Rossignol, 1901 : Synonyme de bibasse.
France, 1907 : Radoteur, tatillon, comme le sont généralement les vieilles barbes.
Bibassier, biberon
Rigaud, 1881 : Vieil ivrogne. À aussi le sens de maniaque, grognon, méticuleux, tatillon, — dans le jargon des typographes. M. Décembre-Alonnier (Typographes et gens de lettres) orthographie bibacier. — Biberon est un vieux mot français.
À toi gentil Anacréon,
Doit son plaisir le biberon,
Et Bacchus te doit ses bouteilles.
(Ronsard, Ode gauloise)
Bibelot
Delvau, 1866 : s. m. Havresac, porte-manteau, — dans l’argot des soldats.
Delvau, 1866 : s. m. Objet de fantaisie, qu’il est de mode, depuis une vingtaine d’années, de placer en évidence sur une étagère. Les porcelaines de Saxe, de Chine, du Japon, de Sèvres, les écailles, les laques, les poignards, les bijoux voyants, sont autant de bibelots. Par extension : Objet de peu de valeur. Ce mot est une corruption de Bimbelot, qui signifiait à l’origine jouet d’enfants, et formait un commerce important, celui de la bimbeloterie. Aujourd’hui qu’il n’y a plus d’enfants, ce commerce est mort ; ce sont les marchands de curiosités qui ont succédé aux bimbelotiers.
Rigaud, 1881 : Objet de peu de volume et peu de valeur. Objet de peu de volume et de beaucoup de valeur. En général, tous les menus objets, plus ou moins artistiques, depuis les bijoux anciens jusqu’aux vieilles seringues prétendues historiques, prennent la dénomination très élastique de « bibelots ».
J’ai été aussi fort bousculé par mon propriétaire, auquel je dois deux termes, et il m’a fallu vendre toutes sortes de bibelots pour m’acquitter d’un.
(H. Murger, Lettres)
Les deux peuples les plus passionnés, aujourd’hui, pour les bibelots sont le Français et le Chinois, — signe de décadence, — prétendent les philosophes. Pour satisfaire à toutes les exigences, il s’est établi des fabriques de vieux neuf qui déversent journellement leurs produits à l’hôlel Drouot.

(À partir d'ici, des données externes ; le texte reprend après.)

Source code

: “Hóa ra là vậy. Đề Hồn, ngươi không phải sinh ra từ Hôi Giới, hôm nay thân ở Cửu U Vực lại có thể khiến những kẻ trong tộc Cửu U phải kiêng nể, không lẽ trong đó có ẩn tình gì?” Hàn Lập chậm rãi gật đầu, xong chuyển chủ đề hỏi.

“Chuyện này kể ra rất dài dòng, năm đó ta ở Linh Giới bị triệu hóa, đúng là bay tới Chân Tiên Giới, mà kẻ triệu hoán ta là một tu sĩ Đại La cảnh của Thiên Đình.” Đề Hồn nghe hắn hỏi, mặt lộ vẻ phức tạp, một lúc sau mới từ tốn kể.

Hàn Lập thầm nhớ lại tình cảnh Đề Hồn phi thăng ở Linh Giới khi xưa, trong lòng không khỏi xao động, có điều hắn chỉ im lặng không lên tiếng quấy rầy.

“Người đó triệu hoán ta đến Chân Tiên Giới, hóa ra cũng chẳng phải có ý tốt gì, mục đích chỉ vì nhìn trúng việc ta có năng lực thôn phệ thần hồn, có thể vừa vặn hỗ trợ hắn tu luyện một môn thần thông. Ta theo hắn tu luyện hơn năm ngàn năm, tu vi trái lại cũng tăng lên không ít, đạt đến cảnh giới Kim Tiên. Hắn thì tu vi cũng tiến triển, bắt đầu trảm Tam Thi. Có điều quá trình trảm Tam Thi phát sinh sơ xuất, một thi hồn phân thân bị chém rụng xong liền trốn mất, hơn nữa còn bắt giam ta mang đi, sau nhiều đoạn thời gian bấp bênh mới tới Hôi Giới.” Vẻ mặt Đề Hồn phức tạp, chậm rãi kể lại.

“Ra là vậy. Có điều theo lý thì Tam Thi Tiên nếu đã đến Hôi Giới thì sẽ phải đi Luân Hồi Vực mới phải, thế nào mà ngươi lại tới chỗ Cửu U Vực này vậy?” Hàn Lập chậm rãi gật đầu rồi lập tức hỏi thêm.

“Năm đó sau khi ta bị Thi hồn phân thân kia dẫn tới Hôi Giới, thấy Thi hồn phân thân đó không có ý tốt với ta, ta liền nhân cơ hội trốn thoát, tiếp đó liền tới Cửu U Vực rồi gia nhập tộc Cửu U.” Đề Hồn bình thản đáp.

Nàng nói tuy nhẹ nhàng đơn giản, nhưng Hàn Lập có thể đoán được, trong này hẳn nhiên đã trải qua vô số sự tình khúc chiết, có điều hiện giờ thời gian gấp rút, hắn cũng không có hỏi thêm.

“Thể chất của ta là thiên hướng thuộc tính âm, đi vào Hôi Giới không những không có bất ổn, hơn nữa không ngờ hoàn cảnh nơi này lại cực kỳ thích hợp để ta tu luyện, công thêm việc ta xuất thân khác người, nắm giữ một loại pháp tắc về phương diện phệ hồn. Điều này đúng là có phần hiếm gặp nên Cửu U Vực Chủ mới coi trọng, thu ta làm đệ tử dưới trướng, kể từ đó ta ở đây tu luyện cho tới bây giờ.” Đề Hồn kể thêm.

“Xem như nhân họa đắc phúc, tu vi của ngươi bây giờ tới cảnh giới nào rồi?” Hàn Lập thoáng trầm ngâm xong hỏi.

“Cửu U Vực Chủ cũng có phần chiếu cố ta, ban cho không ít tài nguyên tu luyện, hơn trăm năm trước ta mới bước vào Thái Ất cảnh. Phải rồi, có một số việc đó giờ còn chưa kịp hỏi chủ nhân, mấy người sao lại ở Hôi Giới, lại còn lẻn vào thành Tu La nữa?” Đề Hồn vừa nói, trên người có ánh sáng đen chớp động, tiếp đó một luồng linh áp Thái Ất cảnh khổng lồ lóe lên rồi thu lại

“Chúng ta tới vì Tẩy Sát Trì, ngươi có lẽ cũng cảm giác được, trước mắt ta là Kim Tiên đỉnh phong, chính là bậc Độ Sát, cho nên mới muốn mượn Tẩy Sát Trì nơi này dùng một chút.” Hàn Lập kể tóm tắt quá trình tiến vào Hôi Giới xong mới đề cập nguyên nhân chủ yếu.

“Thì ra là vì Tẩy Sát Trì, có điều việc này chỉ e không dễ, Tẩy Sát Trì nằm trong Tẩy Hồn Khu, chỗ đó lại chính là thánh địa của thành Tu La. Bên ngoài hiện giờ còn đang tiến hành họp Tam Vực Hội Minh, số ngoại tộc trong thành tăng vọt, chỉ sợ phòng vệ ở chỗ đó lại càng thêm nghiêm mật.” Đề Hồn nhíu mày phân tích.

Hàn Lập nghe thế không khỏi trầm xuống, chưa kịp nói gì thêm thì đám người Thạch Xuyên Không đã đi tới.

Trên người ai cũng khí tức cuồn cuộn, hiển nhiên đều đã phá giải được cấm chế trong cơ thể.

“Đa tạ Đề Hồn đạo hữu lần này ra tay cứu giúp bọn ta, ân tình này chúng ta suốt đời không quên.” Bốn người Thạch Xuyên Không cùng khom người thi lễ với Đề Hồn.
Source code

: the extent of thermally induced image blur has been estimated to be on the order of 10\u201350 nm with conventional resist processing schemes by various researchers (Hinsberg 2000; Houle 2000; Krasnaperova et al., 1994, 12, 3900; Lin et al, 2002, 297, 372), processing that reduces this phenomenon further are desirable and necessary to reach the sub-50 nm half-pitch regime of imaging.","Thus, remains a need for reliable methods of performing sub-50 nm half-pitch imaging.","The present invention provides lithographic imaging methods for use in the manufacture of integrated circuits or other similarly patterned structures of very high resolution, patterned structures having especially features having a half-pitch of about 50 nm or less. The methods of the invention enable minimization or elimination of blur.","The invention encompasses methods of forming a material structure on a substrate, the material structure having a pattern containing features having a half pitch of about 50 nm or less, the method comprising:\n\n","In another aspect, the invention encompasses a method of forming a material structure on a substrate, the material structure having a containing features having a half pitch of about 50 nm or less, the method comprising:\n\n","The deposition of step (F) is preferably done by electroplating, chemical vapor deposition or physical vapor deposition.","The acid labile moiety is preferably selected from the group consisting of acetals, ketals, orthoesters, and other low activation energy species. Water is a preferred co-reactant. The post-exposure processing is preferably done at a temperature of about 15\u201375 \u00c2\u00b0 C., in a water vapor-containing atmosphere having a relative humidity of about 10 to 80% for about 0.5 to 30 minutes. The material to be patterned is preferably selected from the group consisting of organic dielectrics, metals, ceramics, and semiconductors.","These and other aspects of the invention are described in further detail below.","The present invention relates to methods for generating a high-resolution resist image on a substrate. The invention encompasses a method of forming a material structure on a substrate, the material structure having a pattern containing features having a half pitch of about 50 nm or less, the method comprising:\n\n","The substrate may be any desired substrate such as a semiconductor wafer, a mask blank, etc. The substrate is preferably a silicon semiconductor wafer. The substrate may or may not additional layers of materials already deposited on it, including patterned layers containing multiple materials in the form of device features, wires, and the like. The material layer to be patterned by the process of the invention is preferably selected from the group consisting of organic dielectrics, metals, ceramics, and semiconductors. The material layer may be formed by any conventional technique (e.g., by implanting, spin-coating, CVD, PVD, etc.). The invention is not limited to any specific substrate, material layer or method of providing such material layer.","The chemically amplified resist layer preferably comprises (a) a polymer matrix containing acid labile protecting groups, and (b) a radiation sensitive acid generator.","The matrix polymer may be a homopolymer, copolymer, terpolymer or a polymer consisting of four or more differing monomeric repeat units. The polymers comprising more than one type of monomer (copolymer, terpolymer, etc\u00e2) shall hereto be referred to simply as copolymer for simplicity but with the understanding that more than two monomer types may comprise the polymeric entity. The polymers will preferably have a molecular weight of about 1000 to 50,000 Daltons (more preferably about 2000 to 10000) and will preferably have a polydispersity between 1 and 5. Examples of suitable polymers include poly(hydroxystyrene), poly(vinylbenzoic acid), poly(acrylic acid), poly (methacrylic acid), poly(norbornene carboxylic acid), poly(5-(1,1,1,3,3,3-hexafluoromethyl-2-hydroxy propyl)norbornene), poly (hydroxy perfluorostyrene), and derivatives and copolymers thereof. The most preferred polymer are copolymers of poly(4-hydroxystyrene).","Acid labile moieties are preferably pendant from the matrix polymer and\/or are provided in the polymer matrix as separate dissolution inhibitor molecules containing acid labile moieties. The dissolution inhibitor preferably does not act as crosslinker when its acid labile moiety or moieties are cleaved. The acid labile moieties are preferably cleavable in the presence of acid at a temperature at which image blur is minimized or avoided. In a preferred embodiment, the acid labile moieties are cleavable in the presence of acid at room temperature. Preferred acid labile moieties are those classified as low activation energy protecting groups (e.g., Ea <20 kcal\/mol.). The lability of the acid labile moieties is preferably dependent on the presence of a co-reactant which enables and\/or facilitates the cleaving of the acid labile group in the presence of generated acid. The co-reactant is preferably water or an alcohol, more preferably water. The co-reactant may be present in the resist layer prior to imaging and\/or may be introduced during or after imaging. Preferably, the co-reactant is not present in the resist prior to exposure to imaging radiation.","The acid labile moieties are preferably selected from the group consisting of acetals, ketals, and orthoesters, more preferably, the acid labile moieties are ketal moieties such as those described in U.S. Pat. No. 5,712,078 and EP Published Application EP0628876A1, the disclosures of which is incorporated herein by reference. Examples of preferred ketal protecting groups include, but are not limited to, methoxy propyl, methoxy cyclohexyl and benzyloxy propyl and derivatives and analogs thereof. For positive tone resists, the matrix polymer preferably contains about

Boutmy, 1883 : s. m. En imprimerie, on donne ce nom aux travaux de peu d’importance, tels que factures, adresses, étiquettes, prospectus, circulaires, lettres de mariage, billets de mort, etc. Ces travaux sont aussi appelés bilboquets, et mieux ouvrages de ville.
Fustier, 1889 : Argot d’imprimerie. Travaux de peu d’importance ; factures, prospectus, têtes de lettre, etc.
France, 1907 : Objet de curiosité ou de fantaisie dont il est de mode, depuis quelques années, d’encombrer ses appartements ; du mot bimbelot, jouet d’enfant.
L’appartement est somptueux. Le temple est digne de l’idole. Le lit est anglais, la commode est russe, l’armoire est italienne, le sofa est turc, les fauteuils sont allemands, les bronzes sont espagnols, mais les bibelots sont parisiens.
(Albert Dubrujeaud)
Ces objets, la plupart de cuir ouvragé, ressemblaient, tous, à ces affreux bibelots connus sous le nom d’article-Paris ; ils en avaient la forme laide et sans art, la destination vague, l’insupportable clinquant.
(Octave Mirabeau, Gil Blas)
Travaux de peu d’importance, dans l’argot des typographes.